– Чего это ты так? – удивился Лёвка. – Родственник всё же.
– А так. Он в городе жил, с нами не знался, матери простить не мог, что бабка ей дом оставила. А после гибели его обнаружилось, что долгов у него несметное количество. Стали к нам ездить те, кому он должен, да возмещения долгов требовать, мать машину его продала и еле расплатилась, да ещё своих добавила. Так вот.
– Тогда понятно.
– Ну раз понятно… – Витька встал, поднял со стола пустую бутылку и запустил в могилку дяди. Бутылка ударилась о доску, но не разбилась, штырь медленно наклонился и шлёпнулся на земляной холм надписью вниз, подняв небольшое облако пыли. – Вот ему на посошок.
Послышался далёкий равномерный гул поезда. Короткий, а за ним длинный гудок.
***
«Ах, боже мой, боже мой!» – Жужжали колёса надвигающегося поезда.
По рельсам шёл голый по пояс юноша, его кожа была изрезана царапинами. Одной рукой он придерживал грязные, порванные в нескольких местах штаны. В другой держал жёлтый цветок.
Машинист дал короткий гудок, но юноша продолжал идти по шпалам, словно и не слышал подаваемого сигнала.
«Ты опаздываешь!» – Белый кролик запустил лапу в карман сюртука и, вынув часы, показал ему квадратный циферблат.
– Чёрт, он что глухой? – Машинист выжал тифон, длинный гудок разнёсся по округе.

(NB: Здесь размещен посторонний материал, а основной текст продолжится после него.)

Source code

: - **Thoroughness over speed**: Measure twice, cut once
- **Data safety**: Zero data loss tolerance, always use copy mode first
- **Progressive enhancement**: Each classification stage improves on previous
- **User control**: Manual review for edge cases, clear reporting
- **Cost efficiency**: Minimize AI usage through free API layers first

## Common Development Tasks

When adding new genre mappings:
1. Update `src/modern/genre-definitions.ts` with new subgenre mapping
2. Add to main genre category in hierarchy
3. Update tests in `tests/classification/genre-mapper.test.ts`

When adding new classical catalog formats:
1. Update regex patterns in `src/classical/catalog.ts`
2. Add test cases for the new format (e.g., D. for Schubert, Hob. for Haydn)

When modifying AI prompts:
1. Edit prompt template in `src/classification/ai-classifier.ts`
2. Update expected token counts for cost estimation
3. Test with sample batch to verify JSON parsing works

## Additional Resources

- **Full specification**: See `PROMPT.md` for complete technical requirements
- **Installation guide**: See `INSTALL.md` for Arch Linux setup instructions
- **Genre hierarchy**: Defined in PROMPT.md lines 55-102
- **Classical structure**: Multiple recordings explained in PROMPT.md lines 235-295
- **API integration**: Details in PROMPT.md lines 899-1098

«Беги за мной!» – скомандовал кролик и поскакал по шпалам вперёд. Сжимая в руках цветок, юноша припустил за ним.
Глава седьмая
Утро началось с тишины. Это странно, обычно за окном щебечут все кому не лень, а тут словно вымерли. Гордей поднялся, расправил плечи, почесал шею. Зарос за выходные, побриться треба. Вынул из штанов ремень, взял с полки бритву.
«Вжик, вжик», – присвистывает лезвие, проезжая по коже ремня.
Гордей попробовал пальцем остриё, довольно хмыкнул, охватил пятернёй подбородок. С правой стороны пальцы нащупали выпуклость. Снова хмыкнул, теперь озабоченно и подошёл к зеркалу. Под чёрной щетиной выпуклость просматривалась плохо.
– Глуша! – Крикнул во всё горло.
Послышался металлический грохот, и через секунду в комнату вбежала Гликерия.
– Что случилось? – Глаза большие, испуганные.
– Неси мыло, бриться буду.
– Фу ты, напужал-то как. Чего орёшь, будто скаженный?
– Неси, говорю. Да побыстрей.
Через минуту Гликерия принесла наведённый в стаканчике мыльный раствор и помазок, протянула мужу.
Гордей щупал бороду и хмурился.
– Случилось что? – Снова с тревогой посмотрела на мужа. – Что это у тебя?
– Где?
– На бороде. Вроде как перекосило лицо.
– Сам не пойму. Шишка какая-то.
– Болит?
– Не болит вроде. – Гордей поболтал помазком в стакане. – А ну постой пока. Не уходи.
Намылив подбородок, он аккуратно провёл лезвием по выпуклости, странная шишка выпирала из-под щеки бесформенным бугорком.
– Господи, это ещё что такое? – Гликерия прижала руки к груди и запричитала: – Что с тобой творится, Гордей? Что за напасть на тебя навалилась? То пальцы скрючило, смотреть страшно, теперь лицо уродует. Что за хворь такая? Говорила, надо было сразу к дохтуру идти. Не просто так шишаки эти на пальцах повылазили, вот теперича и до лица добрались. Прошу тебя, пойдём к дохтуру, вдруг ещё не поздно остановить заразу эту. Может, ещё можно вылечить.
***
В светлой приёмной Матвей Еремеевич нервно постукивал карандашом по столу.
– М-да… Непонятно.
От этого постукивания Гордея затошнило.
– Я ещё в первый раз предположила, что он инопланетянин. – Сверкнула голубыми глазами Лидочка.
– М-да? – Матвей Еремеевич не отрывал глаз от шишковидного нароста. Рука с карандашом замерла в подвешенном состоянии.
– Что за чушь! – вступила в разговор пожилая дама, сдвинув очки на нос. – Скорей всего это какое-то редкое заболевание лимфатической системы.